Security & Compliance
Risk, access, and the things that matter when they go wrong
Security at Axiom Works is treated as a function, not a checkbox.
Priya Nair
Head of Security & Compliance
Leads all security reviews, access audits, and compliance programmes. Frames concerns in terms of what happens when things go wrong, rather than whether they will. Usually correct. Not someone who appreciates being told about a change after it's already in production.
James Osei
Security Analyst
Handles vulnerability assessments, access reviews, and quarterly compliance reporting. Methodical. Has a spreadsheet for everything, which is not a criticism.
Finance & Administration
The numbers and the people who manage them
A small team that keeps the books, manages the office, and appears on CC lines of emails that involve infrastructure spending.
Derek Ashford
Financial Controller
Manages financial reporting, budget tracking, and vendor contracts.

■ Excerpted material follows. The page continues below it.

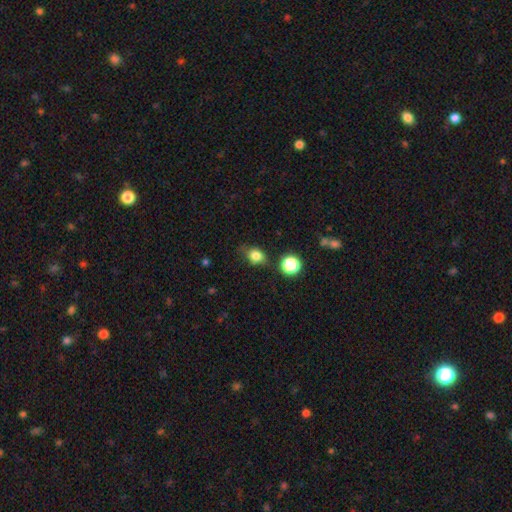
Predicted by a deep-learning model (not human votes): Overall: smooth (80%). How rounded: in between (52%; round 46%). Merging: none (65%).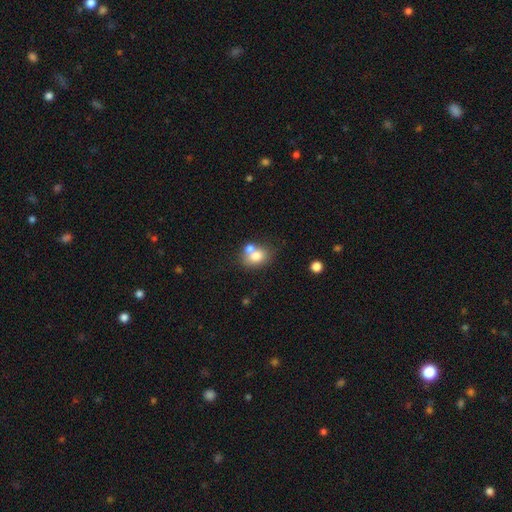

Does not appear at team meetings. Does appear on CC lines of any email that mentions cloud costs, hardware procurement, or infrastructure budget. Always replies-all.
Sandra Wu
HR Manager
Manages hiring, onboarding, and employee relations. Has been with Axiom Works since 2016. Responsible for the onboarding process that new employees go through, which is thorough and takes three days. Sends birthday emails on time, every time.
Owen Blake
Office Manager
Keeps the office running. Manages facilities, supplies, vendor relationships for non-technical services, and the kitchen situation. Has fixed more things than his job title implies. The person you contact if the conference room equipment stops working.